Of these, everyone agrees the living standard is Rodenbach, where the beer is made in manner irreproducible anywhere else.  The brewery uses what it calls "mixed fermentation," beginning with a fairly boring wort that is pitched with a mixture of microorganisms that include yeast and bacteria.  They do this in steel.  Alcoholic fermentation happens in the first week, followed by lactic fermentation in the following four.  When I visited the brewery in 2011, Rudi Ghequire told me, "Then we send a nearly bright, young beer to the wood.  The big difference between spontaneous fermentation and mixed fermentation is with spontaneous you send wort to wood and we send young beer.  Beer has an alcoholic protection, so it is less risky."

And it's in that wood where the magic happens.  Rodenbach has these titanic wooden vats (foeders), some of which date back to Lacambre's time, and the beer then ages for two years there.  It develops a classic balsamic flavor through the slow interaction of brettanomyces and oxygen, a combination of dryness and ester production.  The beers don't taste bretty, though--they're much more sharply lactic.  In fact, when we were tasting some beer from the foeders and Rudi picked up a hint of brett, he said, "I'll have to blend that out."

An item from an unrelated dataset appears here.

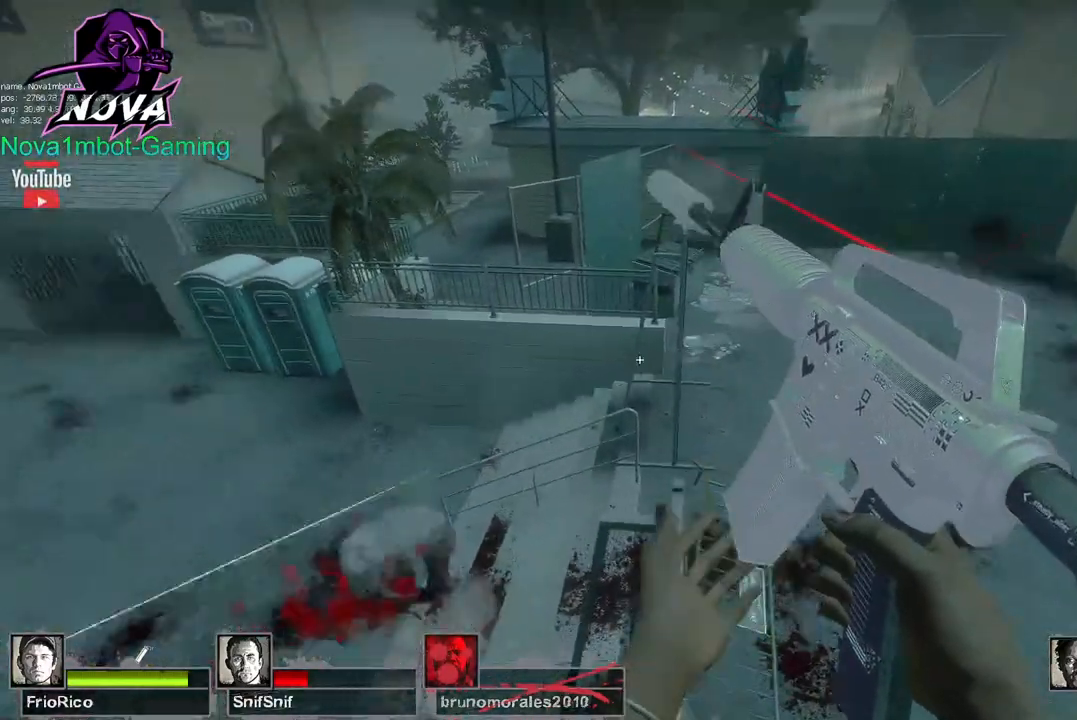
{"keys": ["s", "shift"], "mouse": [], "events": [[117, "a", "down"], [367, "a", "up"], [400, "s", "down"]]}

But here's the thing: even Rodenbach hasn't always made beer this way.  Until the 1970s, they used a coolship to spontaneously ferment the wort.  That blend of yeast and bacteria is a descendent of spontaneous fermentation.  They used to share their yeasts with Verhaeghe, De Dolle, Liefmans, and Strubbe and others.  Rodenbach is blended back with young beer in different proportions for regular Rodenbach and Grand Cru--and indeed, these proportions have changed to suit changing consumer tastes.

What Is This Label Telling Me?
I returned to my Crux.  It bore the mark of blending, with older, bretty flavors and cherubic sweet ones.  The label tells me it was aged in wood.  It was more brett and less lactic than Rodenbach and Verhaeghe's Duchesse de Bourgogne, but perhaps these weren't the referents.  But then, if it wasn't the reference, what was the name on the label supposed to be telling me?  Is Crux trying to recall for its consumers the long tradition in Flanders and the town-by-town variability in what could plausibly be called a revival of an older, no longer extant variant?  Or is it just a not-very-close version of Rodenbach or the Duchesse?  If the latter, why refer to Flanders at all--the beer can easily stand on its own, and the fact that it's only a second-cousin to the more famous Belgian beers is unnecessarily misleading.

I know I'm over-thinking things.  I know I should just get with the program, ignore the label and enjoy the beer.  Fair enough.  But then, why did Crux write that description on the label in the first place?  Maybe it was just bait to get some dude to spend WAY Too much time writing about it on the internet.  Mission accomplished.